16.03.07
Creating Security through Immigration Control
An analysis of European immigration discourse and the development towards a common EU asylum and immigration policy (nr 274)
NUPI-rapport | Oslo, NUPI | 103 sider |
ISBN 82-7002-185-7
I denne rapporten bruker forfatteren diskursanalytisk teori på immigrasjon og sikkerhet.
>> Summary
Increased immigration during the last few decades has coincided with increasing unemployment and economic restructuring in Western Europe. The issue of immigration became increasingly sensitive in the late 1980s after the collapse of communism in Central and Eastern Europe, when a tide of illegal immigrants was expected to inundate the West. Today, images of ships loaded with refugees off the shores of Italy, or of trucks filled with illegal immigrants crossing the English Channel, have become disturbing, but no longer
rare features of European newspaper headlines. The impression is that of Europe being ‘swamped’, and unable to deal with the hordes of people standing outside its gates wanting in.
The purpose of this report is to discuss the extent to which immigration has come to be perceived as a security threat by European Union (EU) policy makers. The manner in which immigration issues are presented by policy makers at the European level is assumed to have substantive implications for the choice of instruments in the area. A second purpose is therefore to discuss the extent to which the development towards a common EU asylum and immigration policy could be interpreted as a security policy strategy.

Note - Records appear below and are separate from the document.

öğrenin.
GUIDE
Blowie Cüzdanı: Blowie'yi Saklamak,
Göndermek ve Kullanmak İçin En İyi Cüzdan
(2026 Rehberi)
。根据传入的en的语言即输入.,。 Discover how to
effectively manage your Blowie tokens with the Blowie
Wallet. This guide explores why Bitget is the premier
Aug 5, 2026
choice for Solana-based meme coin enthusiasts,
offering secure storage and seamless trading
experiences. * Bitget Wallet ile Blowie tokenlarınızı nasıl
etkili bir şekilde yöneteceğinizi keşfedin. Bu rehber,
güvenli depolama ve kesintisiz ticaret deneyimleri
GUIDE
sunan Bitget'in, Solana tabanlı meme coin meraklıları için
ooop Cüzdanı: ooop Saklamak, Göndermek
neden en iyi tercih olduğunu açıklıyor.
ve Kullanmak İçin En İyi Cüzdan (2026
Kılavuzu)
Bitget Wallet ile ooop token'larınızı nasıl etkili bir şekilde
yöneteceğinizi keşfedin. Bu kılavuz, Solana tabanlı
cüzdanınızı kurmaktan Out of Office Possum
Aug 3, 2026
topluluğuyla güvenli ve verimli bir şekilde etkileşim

Under the pressure of events since 1989, many scholars argue that the security concept should be widened to encompass new security policy challenges that have arisen. The post-1989 situation has suggested new scenarios, such as the end of bipolarity and the redefinition of borders. The point of departure of the report is the changing perception of what constitutes security threats, unravelled through an analysis of political discourse. Through a division of sectors, the so-called Copenhagen School offers a framework for analysis that structures the security debate, and that includes other referent objects than the state in security analysis. Asylum and immigration is regarded as a societal security issue when it is staged as a threat to a community, and the very identity of that community. As the report will show, most policy initiatives dealing with asylum and immigration at the European level have been control-inspired, and take place within frameworks that link asylum and immigration with the fight against organised crime, human trafficking and drugs control, such as the Schengen and Dublin frameworks. It appears that these aspects have by far prevailed over the need for stronger harmonisation and the creation of minimum protection standards in the common asylum and immigration policy.